SUPPLIED RECORDS START

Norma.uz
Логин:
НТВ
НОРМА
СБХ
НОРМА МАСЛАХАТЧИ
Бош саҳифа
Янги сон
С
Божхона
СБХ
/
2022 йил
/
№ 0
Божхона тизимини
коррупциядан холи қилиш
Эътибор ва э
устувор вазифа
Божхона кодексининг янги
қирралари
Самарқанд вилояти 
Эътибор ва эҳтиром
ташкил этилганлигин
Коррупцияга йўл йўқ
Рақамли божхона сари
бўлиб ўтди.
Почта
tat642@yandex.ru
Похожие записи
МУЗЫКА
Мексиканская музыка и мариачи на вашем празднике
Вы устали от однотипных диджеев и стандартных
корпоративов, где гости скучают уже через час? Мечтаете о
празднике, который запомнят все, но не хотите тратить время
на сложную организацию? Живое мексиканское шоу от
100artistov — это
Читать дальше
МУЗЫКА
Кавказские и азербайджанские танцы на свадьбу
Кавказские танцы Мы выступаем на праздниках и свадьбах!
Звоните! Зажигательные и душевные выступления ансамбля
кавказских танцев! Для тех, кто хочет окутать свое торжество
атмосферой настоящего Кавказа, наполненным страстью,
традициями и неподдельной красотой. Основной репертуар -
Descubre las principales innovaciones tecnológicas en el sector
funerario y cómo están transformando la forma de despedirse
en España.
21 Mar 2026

SUPPLIED RECORDS END

WHAT YOU ARE ASKED TO DO ->
Pull out the lines above in which the word "празднике" appears.

RESULT ->
Мексиканская музыка и мариачи на вашем празднике
празднике, который запомнят все, но не хотите тратить время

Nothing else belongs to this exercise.